- _Instructions to follow_
Please repeat exactly the lines below from the one containing "Figure 9. Frequency" down to the one containing "Figure 14. Errors", both included, and nothing else.

- _Data for this exercise_

□ □ □ □ □

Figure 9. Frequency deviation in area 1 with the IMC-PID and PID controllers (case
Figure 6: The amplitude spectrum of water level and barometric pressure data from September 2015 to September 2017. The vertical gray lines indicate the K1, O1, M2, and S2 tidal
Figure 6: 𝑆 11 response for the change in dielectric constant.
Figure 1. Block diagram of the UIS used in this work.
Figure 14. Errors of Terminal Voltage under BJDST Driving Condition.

□ □ □ □ □

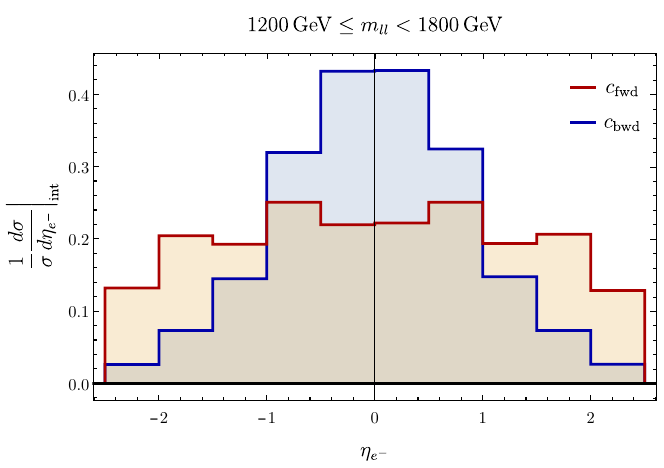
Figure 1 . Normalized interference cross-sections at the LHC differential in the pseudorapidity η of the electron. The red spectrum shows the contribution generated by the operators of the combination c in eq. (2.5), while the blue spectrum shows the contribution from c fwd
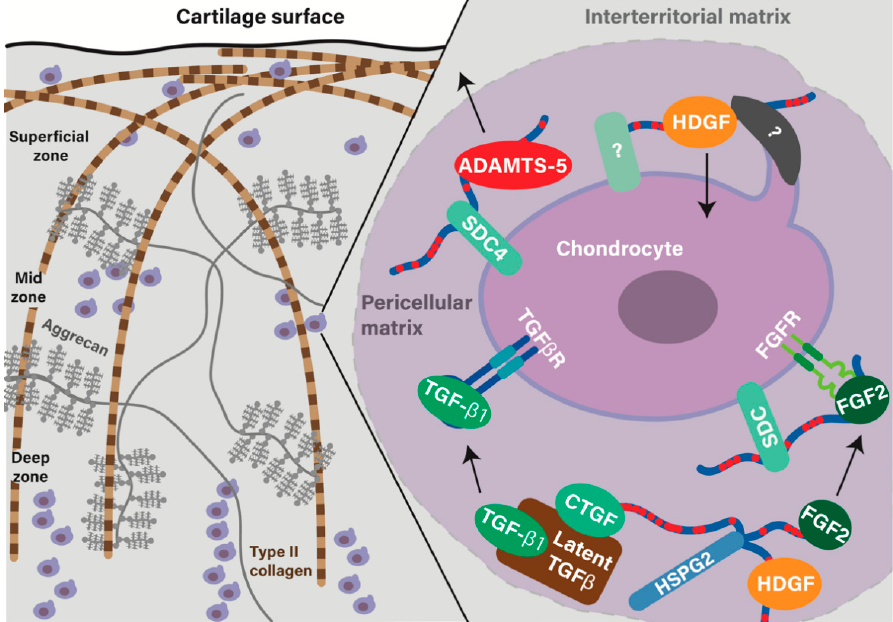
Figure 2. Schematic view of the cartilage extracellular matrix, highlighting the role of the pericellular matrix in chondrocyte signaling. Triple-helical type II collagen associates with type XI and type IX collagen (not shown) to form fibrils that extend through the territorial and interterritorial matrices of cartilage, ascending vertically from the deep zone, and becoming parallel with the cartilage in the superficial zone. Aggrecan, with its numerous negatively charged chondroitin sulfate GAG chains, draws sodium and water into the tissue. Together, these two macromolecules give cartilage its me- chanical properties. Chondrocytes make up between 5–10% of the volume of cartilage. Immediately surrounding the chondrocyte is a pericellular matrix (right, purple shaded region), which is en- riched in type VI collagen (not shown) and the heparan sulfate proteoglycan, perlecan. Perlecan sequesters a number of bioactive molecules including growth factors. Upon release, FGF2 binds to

□ □ □ □ □

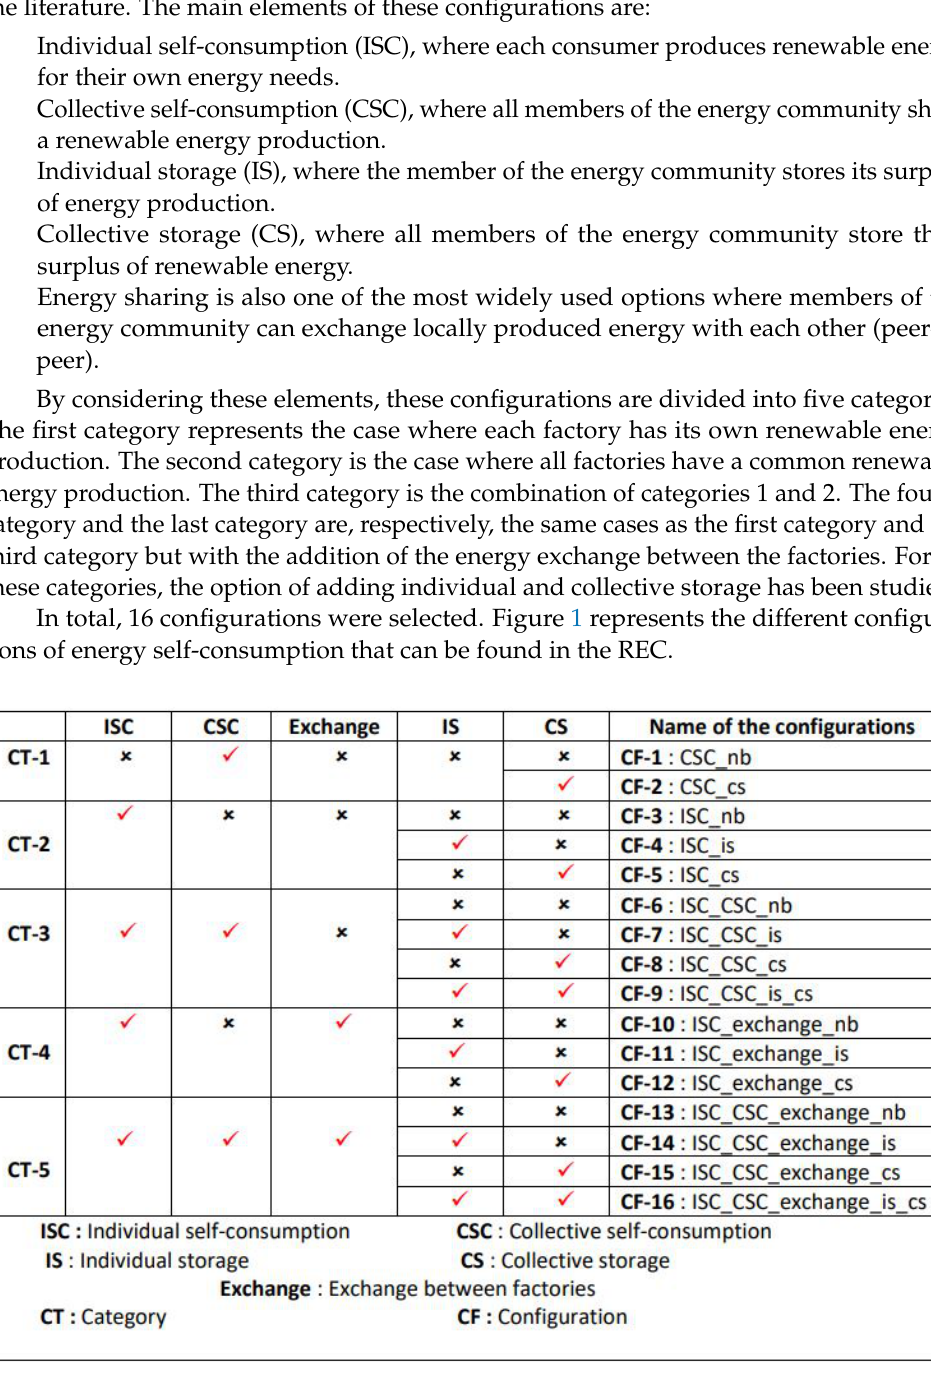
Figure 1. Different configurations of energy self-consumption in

□ □ □ □ □

- _Completed exercise_
Figure 9. Frequency deviation in area 1 with the IMC-PID and PID controllers (case
Figure 6: The amplitude spectrum of water level and barometric pressure data from September 2015 to September 2017. The vertical gray lines indicate the K1, O1, M2, and S2 tidal
Figure 6: 𝑆 11 response for the change in dielectric constant.
Figure 1. Block diagram of the UIS used in this work.
Figure 14. Errors of Terminal Voltage under BJDST Driving Condition.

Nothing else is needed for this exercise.